Longtemps retranché dans les grottes du silence depuis trois ans, le célèbre exilé a libéré la parole. Dans un contexte embaumé par les effluves de la prochaine présidentielle et les rumeurs sur sa présence dans le starting-block, Talon avait la pression morale, surtout que son très long mutisme avait fait le lit du fleuve de préjugés , d’accusations , d’affabulations…Cible désignée par la nébuleuse, le magnat du coton avait besoin d’une cure de parole pour la thérapie du mal de la cabale contre sa personne. Contraint donc à la parole, Talon enfile le costume de l’orateur et devient l’hôte légitime de la presse pour un entretien haut de gamme.
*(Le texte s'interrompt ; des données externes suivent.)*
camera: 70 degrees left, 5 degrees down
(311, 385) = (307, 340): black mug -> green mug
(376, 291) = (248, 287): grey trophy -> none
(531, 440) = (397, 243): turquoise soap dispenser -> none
Il y a de la matière pour cet homme à forte notoriété. Sur son exil et les raisons de sa fuite du pays, Talon joue d’emblée la carte de la clarté : « Ce n’est pas l’affaire de la tentative d’empoisonnement qui m’a fait partir. « Cette affaire ayant été trouvée un mois après mon départ pour obtenir mon retour forcé à Cotonou au moyen d’une extradition », affirme-t-il. En réalité, l’objet de la brouille entre Talon et son ami Yayi est non négociable. L’insalubre histoire de la révision de la Constitution est une obsession pour le locataire de la Marina. Talon a horreur de ce fléau. Il fallait prendre la poudre d’escampette pour exorciser le mal. Déclaré persona non grata par le régime Yayi, sa demande de renouvellement de passeport périmé a suscité le veto de ses bourreaux.
On a découvert un Talon, homme de paix, satisfait de « l’apaisement du climat sociopolitique consécutif au bon déroulement des élections et à l’abandon du projet de révision de la Constitution ». Un Talon fortifié par le sens du pardon, de la réconciliation et de la concorde. Il dément ainsi avec autorité les préjugés sur l’esprit de vengeance.
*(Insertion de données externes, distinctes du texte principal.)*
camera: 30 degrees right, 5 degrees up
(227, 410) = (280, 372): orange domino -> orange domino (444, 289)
L’homme d’affaires utilise les manettes de l’honneur, du patriotisme et de l’élégance et a horreur de condamnation financière punitive pour son pays. Premier investisseur béninois et premier employeur privé, il dénonce la situation socio-économique et met en cause la gouvernance politique. Ses œuvres sociales légitiment sa dimension humaine.
Talon, l’homme politique, est apparu dans l’entretien de l’année et il assume son implication dans le débat politique et son appui à la classe politique, toutes tendances confondues. Politique mais surtout réformateur, il fonde ses ambitions et son projet politique sur la réforme phare et révolutionnaire que constitue l’instauration du mandat unique. Fortement inspiré des principes démocratiques, Talon fait de la séparation du pouvoir le cœur de la gouvernance et élève au rang de priorité le rééquilibrage des pouvoirs entre institutions.
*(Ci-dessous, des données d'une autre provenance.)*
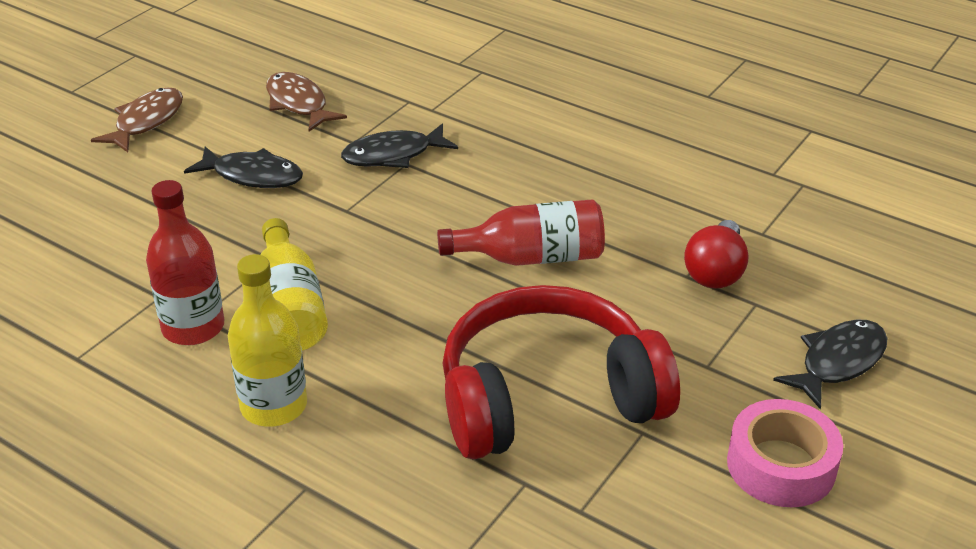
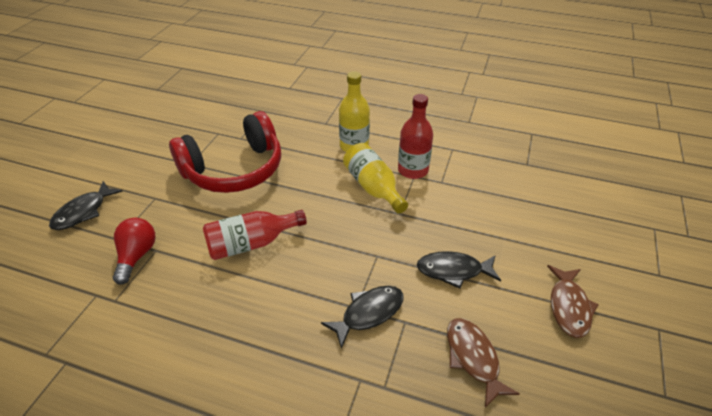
camera: 165 degrees right, 5 degrees up
(298, 104) = (473, 358): brown fish -> brown fish turned 150 degrees counterclockwise
(781, 465) = (131, 161): pink tape -> none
Le candidat Talon ne s’est pas d’emblée révélé. Il lie sa candidature à une réponse adéquate et concertée avec les leaders politiques du pays. La stratégie relève d’une logique politique pour ce sponsor de la politique, animateur discret de la sphère politique. De toute évidence, Talon se lancera dans la course à la succession de Boni Yayi.
Talon en mode cinq étoiles a décidé d’entrer en scène et de prendre les initiatives. Il refuse d’avancer masqué et opte pour une dynamique politique de la performance soutenue par la rationalité du débat. En route pour 2016, il sait que le chemin est encore loin et que la traversée risque d’être mouvementée.